City resident Jessica Welshans says she and her neighbors are "tired of Rensselaer being the Northeast dumping ground."
"We are tired of pollution driving our local economy. Rensselaer is three square miles in size, but is currently home to a fracked gas power station, an asphalt plant, the former BASF plant, which is a toxic Superfund site. Our city is split by Interstate 90, and we are home to the largest construction and demolition landfill in the Northeast United States, the Dunn landfill," Welshans said.
Republican Mayor Stammel says he spoke with company officials in June, but there was no follow-up.
“And then all of a sudden I see an article in the Times Union newspaper telling me that, ‘hey, we're up and coming, and we're on our way to move to the Port of Rensselaer.’ Well, that's not going to happen here," Stammel said, "and I want you to know that that just tells me how dishonest and disingenuous they are when they promise that they're going to provide you information that's going to justify their existence, and then they ignore you, and then throw something out to the newspaper and it says that they're going to be the next savior over here, providing jobs and opportunities and businesses to the city of Rensselaer, Rensselaer County, that's that just tells me something that none of us wanted, that they're just disingenuous and I'm not going to work with people that I can't trust.”

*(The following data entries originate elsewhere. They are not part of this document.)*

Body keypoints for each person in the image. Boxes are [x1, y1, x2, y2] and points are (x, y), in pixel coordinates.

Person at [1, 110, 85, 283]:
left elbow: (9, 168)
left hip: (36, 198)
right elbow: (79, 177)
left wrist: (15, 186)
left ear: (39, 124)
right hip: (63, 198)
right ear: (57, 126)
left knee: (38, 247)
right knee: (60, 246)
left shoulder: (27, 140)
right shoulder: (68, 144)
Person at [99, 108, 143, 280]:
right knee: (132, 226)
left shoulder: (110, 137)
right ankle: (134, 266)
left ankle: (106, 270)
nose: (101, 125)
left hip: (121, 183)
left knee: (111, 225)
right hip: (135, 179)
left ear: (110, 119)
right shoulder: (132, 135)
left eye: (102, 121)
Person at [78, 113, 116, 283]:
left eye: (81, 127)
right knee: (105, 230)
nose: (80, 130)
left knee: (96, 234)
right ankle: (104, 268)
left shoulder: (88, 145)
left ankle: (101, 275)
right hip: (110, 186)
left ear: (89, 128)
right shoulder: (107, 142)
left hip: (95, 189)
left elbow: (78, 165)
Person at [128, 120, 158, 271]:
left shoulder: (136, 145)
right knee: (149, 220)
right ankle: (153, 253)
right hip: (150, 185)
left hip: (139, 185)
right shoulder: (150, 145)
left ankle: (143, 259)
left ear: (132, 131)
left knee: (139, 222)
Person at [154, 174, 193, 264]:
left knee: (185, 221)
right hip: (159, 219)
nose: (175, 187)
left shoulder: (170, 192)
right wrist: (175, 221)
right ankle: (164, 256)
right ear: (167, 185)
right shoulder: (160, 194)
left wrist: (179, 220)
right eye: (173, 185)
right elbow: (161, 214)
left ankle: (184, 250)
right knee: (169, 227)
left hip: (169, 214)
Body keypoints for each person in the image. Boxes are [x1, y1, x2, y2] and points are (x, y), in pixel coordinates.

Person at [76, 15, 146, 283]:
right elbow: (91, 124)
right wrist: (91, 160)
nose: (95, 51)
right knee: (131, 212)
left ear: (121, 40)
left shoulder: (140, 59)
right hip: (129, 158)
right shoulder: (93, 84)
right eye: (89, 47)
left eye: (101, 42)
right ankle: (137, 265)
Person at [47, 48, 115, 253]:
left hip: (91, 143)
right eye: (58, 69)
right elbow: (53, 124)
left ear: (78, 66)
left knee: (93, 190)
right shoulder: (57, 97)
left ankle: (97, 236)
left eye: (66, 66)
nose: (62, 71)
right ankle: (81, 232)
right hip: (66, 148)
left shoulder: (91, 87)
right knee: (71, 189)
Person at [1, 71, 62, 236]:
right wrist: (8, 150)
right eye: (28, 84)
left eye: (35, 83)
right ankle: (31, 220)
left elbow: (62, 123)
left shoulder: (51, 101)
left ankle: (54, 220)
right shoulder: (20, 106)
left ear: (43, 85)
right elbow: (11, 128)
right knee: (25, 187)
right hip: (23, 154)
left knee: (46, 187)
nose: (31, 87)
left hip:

18-year old Salma Hafeez of Queens is an RPI student.
“It's a residential neighborhood, there's a lot of pollutants, not only just in the water and in the air, but it's incompassionate of these big corporations just coming into these neighborhoods because it's cheap and they do not care, and they just continue to keep getting away with their actions," Hafeez said.
Enck says Harbor Rock hasn't made any effort to meet with residents. Again, Welshans: "We want to keep Rensselaer a great place to live and visit and raise a family, instead of a home for polluters taking advantage of a low-income community with a long history of environmental injustice.”
Residents say they plan to speak out at a Common Council public hearing November 20th.